そのコネを利用して、矢の供給を独占する契約を結ぼうということらしい。
親方は、ふうと深くため息をついた。
「まいったな、こりゃ。
お偉いさんがそう決めてしまっちゃ、俺達下のもんにゃあ、手も足も出せん」
若旦那も、腕組みをして頭を垂れる。
「多少値段が高くても、ハンター達は協会から矢を買うだろうな。
街の武具店よりも割安で買えるんだから」
俺は、心の中で思ったことを口に出して聞いてみた。
「そのような、婚姻を利用した仕入先の選定なんて、不正なことではないのですか?
純粋に価格や品質で選ばれるべきだと、一般的には思うのではないでしょうか。
ことを公にすれば、あるいは公にするぞと言い迫れば、そんな契約を防げないものでしょうか」
「そりゃあ、難しいな、シュンよ」
親方が頭を振りながら教えてくれる。
「この世の中、そんなふうに取り引きが決まるなんてなぁ、ごく普通のことなんじゃよ。
息子が結婚した相手のところから物を買う。
だあれも不思議に思ったりせんよ。
それが協会であっても、な」
「そうなんですね」
独占禁止法とか、公務員の汚職を取り締まる法律とか、そんなものは皆無の世界なのだ、と思い知った。
ならばこちらも、クララを送り込んで色仕掛けで。。。
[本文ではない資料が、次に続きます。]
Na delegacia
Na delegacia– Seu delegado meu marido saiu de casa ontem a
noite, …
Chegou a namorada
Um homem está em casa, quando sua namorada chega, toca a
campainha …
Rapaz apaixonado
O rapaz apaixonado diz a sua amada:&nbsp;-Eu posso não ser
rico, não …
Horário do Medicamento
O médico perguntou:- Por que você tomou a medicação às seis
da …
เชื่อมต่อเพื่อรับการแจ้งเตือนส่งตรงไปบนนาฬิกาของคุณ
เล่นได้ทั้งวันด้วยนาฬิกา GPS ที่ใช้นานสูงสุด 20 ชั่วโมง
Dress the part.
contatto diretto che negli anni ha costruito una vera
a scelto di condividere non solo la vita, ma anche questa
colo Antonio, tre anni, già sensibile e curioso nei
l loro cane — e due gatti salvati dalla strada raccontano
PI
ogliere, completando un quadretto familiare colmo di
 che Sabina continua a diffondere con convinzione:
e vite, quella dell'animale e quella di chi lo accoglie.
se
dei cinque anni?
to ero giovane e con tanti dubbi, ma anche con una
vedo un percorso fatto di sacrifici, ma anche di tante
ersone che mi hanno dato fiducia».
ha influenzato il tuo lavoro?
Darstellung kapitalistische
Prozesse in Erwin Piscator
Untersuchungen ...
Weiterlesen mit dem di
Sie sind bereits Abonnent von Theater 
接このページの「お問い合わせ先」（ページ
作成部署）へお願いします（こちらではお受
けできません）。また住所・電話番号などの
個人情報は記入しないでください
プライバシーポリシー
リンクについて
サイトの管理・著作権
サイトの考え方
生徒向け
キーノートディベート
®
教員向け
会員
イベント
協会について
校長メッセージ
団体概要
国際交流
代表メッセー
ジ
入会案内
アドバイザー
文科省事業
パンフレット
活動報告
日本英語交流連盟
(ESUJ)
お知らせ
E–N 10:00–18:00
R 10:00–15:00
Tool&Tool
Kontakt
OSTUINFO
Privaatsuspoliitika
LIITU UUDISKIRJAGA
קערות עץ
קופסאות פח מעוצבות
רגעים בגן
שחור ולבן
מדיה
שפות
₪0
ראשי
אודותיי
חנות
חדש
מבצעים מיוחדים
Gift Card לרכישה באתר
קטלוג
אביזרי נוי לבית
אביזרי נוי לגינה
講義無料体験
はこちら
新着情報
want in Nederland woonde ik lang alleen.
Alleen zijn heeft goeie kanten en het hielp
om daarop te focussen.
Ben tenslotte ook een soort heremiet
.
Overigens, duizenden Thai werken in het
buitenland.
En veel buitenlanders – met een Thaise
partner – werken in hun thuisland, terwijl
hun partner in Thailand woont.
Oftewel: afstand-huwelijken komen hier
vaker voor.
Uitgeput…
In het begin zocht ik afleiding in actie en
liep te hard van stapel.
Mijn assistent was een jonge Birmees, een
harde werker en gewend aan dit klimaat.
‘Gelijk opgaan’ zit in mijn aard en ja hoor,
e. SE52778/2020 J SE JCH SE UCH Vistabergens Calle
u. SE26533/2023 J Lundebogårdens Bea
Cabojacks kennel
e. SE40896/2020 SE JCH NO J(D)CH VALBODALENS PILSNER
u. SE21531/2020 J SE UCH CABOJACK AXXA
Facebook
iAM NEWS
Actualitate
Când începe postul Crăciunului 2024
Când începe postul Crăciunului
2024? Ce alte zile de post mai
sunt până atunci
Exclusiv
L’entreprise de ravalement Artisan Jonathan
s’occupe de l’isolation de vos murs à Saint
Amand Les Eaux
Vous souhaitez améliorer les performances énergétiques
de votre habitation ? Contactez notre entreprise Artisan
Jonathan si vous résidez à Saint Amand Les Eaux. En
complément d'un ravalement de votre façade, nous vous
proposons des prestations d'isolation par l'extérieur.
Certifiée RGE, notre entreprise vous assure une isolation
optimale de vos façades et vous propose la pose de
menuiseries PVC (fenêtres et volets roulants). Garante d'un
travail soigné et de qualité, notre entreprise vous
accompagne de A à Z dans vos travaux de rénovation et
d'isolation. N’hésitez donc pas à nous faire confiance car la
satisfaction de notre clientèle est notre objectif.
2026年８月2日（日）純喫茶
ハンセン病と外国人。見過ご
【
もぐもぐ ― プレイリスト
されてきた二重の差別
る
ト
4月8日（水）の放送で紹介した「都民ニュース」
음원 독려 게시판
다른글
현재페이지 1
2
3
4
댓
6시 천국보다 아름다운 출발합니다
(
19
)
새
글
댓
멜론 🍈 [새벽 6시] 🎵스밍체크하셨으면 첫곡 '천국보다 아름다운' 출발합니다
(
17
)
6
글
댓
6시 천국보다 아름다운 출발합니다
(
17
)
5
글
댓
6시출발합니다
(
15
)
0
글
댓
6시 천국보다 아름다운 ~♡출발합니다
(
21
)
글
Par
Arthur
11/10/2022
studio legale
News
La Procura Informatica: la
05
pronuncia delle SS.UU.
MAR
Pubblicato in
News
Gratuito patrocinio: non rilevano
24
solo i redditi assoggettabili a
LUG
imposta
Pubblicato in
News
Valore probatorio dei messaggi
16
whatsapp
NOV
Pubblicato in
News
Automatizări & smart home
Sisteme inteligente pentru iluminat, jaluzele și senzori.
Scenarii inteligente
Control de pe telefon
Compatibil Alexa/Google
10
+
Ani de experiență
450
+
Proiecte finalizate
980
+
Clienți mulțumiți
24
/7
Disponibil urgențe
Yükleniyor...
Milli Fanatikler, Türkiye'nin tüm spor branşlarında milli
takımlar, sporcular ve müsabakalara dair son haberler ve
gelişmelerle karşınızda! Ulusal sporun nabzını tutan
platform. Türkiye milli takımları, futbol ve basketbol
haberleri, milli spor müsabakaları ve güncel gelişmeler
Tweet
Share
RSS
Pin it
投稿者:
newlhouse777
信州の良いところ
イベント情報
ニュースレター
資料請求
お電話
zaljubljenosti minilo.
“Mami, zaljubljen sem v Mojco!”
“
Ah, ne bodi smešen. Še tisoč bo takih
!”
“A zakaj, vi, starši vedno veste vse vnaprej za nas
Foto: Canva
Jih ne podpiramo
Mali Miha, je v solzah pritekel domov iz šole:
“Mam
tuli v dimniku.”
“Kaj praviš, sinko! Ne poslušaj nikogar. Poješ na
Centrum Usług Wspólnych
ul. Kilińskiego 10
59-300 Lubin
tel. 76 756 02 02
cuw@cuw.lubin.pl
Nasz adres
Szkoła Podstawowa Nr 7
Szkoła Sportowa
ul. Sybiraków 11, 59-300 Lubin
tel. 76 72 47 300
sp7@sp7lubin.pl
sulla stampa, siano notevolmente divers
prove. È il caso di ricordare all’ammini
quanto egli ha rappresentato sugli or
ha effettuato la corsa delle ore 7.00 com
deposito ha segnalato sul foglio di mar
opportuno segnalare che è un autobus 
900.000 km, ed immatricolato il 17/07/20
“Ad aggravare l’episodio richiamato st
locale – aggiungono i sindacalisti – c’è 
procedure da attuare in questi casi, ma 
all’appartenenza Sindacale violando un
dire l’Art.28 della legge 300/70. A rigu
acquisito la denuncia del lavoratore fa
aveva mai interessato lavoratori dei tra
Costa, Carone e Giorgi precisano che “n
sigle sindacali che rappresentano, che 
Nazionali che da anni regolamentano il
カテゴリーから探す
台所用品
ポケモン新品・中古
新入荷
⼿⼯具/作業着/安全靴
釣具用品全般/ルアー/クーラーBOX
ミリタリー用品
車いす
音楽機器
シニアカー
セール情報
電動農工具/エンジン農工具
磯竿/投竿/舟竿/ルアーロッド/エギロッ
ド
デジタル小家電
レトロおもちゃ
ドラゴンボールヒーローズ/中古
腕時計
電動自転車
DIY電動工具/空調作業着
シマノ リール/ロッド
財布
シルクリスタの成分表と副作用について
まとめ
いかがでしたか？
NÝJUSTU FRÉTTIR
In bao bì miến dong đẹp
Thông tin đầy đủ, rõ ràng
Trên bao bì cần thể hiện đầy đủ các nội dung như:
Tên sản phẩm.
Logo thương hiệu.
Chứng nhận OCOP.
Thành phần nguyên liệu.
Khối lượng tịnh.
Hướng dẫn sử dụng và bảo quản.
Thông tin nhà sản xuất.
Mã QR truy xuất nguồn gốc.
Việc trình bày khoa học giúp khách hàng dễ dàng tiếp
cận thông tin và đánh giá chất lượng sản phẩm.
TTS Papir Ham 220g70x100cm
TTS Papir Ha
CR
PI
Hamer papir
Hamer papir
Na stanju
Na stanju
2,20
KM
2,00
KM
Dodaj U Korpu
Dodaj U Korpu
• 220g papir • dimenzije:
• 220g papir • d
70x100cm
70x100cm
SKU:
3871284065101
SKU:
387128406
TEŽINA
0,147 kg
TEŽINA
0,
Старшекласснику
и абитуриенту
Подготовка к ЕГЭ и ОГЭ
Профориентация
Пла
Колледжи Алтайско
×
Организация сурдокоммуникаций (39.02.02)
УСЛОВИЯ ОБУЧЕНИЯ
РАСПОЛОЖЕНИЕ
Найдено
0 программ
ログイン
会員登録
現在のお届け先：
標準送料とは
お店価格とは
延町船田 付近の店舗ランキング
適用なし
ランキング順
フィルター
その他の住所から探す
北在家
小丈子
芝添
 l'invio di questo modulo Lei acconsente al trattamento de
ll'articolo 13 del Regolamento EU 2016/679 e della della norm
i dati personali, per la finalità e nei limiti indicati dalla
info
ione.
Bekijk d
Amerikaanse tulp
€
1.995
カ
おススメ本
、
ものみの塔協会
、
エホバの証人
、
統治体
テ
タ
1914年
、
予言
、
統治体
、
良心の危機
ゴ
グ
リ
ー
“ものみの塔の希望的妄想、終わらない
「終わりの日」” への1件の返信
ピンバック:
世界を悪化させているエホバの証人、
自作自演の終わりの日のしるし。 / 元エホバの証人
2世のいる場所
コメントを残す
などと不遜なことを考えていたら、若旦那がさらに言を継いだ。
「それに、そんな脅しのようなことを少しでもしたら、協会のこの工房に対する心証を悪くしてしまう。
ハンターからの評判も悪くなってしまうかも知れない。
ひいては弓の取り引きにも悪影響を及ぼすだろう。
他の商店や武具店との取り引きにも、差し障りが出るかもしれんな」
今の所、打つ手はない、というのが結論となった。
三人は皆肩を落として、家の中へ戻って行った。
これは、かなりマズイ状況だ。
このまま工房の経営が悪化すれば、俺達奴隷への待遇も悪化してしまう。
これからクララに美味しい料理をいっぱい教えて、食べさせてもらおうとしていた俺の儚い希望が、脆くも崩れ去ってしまうのだ。
味気ない麦粥や、不味い食塩水のスープがこれからも続くと思うと、とても我慢がならなかった。
俺は、その頭脳をフル回転させ、対策プランを考え、まとめていった。
卑劣な手段を使う相手に、正々堂々と正面から打ち破り、大逆転を引き起こす、会心のプランを。
やるべきことは、大きく分けて、二つ。
一つは、飛躍的な品質の向上。
もう一つは、ブランド力の強化だ。